> _Consigne donnée 1_
Renvoyez sans aucune modification le passage du texte donné qui va de « Nous sommes en » jusqu'à « bataille. Il y en a. » inclus.

> _Texte donné_
Ce qui me rassure ces jours-ci, c’est que je sens la force me revenir assez pour que je puisse me remettre à penser ma « démarche ». Ne pas faire les choses seulement parce qu’on me dit qu’elles doivent être faites.
Nous sommes en train de comprendre que les attaques de ceux qui veulent que nous échouions ne sont pas à éviter, qu’il sera impossible de les éviter, qu’elles peuvent venir, nous en ferons des exercices d’entraînement, cela ne fera que nous rendre plus forts. À force de nous ébrouer, la peur commence à se détacher de nos corps, à revoler loin de nous, parfois direct dans la face de nos adversaires. Nous montons. Évidemment, ils réagissent. Ils n’aiment pas trop ça. Il faut s’y attendre, s’y préparer, et trouver du bonheur dans la bataille. Il y en a.
L’avenir est de notre bord. Nous sommes petits encore, mais le cynisme est déjà en train de changer de camp.

> _Lignes présentées_
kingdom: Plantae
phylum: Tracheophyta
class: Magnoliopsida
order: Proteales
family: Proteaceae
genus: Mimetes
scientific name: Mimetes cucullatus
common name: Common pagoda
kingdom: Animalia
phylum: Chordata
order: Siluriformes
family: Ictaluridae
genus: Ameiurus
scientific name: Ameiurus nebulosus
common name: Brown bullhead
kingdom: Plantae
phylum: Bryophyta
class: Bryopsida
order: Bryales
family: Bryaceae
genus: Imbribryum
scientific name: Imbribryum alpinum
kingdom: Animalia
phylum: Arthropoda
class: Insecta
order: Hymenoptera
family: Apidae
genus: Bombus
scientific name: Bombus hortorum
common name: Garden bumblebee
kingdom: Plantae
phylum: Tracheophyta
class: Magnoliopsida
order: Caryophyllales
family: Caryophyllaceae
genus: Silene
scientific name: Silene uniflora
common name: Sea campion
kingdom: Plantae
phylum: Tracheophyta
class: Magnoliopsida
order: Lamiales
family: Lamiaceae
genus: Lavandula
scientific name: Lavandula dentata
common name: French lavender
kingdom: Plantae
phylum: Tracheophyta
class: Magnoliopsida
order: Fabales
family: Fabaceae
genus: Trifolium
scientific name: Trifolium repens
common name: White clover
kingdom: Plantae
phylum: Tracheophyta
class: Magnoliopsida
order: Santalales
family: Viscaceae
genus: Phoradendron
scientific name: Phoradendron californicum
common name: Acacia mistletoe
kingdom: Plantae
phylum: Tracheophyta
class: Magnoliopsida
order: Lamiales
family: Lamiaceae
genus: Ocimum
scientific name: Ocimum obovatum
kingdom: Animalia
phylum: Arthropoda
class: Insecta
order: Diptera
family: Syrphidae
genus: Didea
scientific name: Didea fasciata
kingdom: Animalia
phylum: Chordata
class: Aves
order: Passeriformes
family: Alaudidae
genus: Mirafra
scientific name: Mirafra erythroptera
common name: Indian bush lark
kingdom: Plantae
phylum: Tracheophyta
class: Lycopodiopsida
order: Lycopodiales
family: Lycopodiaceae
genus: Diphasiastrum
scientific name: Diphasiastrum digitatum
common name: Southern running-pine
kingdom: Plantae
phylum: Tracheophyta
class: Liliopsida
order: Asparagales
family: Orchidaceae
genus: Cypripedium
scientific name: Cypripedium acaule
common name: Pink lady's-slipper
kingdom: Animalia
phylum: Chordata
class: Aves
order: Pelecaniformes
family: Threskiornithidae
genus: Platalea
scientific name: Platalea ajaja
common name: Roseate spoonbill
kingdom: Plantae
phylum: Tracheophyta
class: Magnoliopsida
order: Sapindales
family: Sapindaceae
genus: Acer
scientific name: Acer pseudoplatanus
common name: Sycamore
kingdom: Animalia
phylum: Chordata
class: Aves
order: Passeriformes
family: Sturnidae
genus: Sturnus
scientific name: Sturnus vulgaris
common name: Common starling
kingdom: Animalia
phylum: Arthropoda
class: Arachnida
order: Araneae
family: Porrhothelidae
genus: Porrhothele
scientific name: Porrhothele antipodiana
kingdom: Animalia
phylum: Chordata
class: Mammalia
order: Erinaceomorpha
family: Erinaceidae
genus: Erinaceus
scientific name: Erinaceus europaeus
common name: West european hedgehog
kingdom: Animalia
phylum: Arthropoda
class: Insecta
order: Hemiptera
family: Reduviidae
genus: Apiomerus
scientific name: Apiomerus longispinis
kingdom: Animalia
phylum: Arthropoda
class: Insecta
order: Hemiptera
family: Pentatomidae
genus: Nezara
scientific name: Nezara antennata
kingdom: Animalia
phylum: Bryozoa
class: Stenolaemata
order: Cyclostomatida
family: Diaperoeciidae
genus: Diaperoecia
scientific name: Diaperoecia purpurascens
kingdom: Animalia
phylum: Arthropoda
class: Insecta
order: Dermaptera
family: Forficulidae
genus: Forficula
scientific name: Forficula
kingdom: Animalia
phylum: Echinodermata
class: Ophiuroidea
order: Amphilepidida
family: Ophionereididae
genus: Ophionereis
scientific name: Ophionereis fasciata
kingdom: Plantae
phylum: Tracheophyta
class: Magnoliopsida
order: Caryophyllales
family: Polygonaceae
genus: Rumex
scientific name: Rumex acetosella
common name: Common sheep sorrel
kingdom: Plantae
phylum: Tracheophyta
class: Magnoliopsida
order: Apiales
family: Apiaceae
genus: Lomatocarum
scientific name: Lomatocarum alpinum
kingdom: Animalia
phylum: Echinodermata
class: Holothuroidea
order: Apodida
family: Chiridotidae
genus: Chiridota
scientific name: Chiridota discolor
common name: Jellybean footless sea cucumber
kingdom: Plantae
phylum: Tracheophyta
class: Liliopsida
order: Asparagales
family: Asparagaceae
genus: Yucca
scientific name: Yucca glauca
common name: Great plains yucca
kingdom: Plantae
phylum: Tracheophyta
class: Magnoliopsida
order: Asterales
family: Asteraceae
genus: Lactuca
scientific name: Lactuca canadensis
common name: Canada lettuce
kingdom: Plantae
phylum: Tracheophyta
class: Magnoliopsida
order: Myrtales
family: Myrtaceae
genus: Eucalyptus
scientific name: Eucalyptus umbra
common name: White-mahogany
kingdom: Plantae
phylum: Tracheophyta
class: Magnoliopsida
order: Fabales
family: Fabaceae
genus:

> _Consigne donnée 2_
Parmi les lignes présentées, recopiez à l'identique celles qui vont de la ligne contenant « family: Sturnidae » jusqu'à la ligne contenant « scientific name: Erinaceus europaeus » incluse.

> _Réponse à l'exercice 1_
Nous sommes en train de comprendre que les attaques de ceux qui veulent que nous échouions ne sont pas à éviter, qu’il sera impossible de les éviter, qu’elles peuvent venir, nous en ferons des exercices d’entraînement, cela ne fera que nous rendre plus forts. À force de nous ébrouer, la peur commence à se détacher de nos corps, à revoler loin de nous, parfois direct dans la face de nos adversaires. Nous montons. Évidemment, ils réagissent. Ils n’aiment pas trop ça. Il faut s’y attendre, s’y préparer, et trouver du bonheur dans la bataille. Il y en a.

> _Réponse à l'exercice 2_
family: Sturnidae
genus: Sturnus
scientific name: Sturnus vulgaris
common name: Common starling
kingdom: Animalia
phylum: Arthropoda
class: Arachnida
order: Araneae
family: Porrhothelidae
genus: Porrhothele
scientific name: Porrhothele antipodiana
kingdom: Animalia
phylum: Chordata
class: Mammalia
order: Erinaceomorpha
family: Erinaceidae
genus: Erinaceus
scientific name: Erinaceus europaeus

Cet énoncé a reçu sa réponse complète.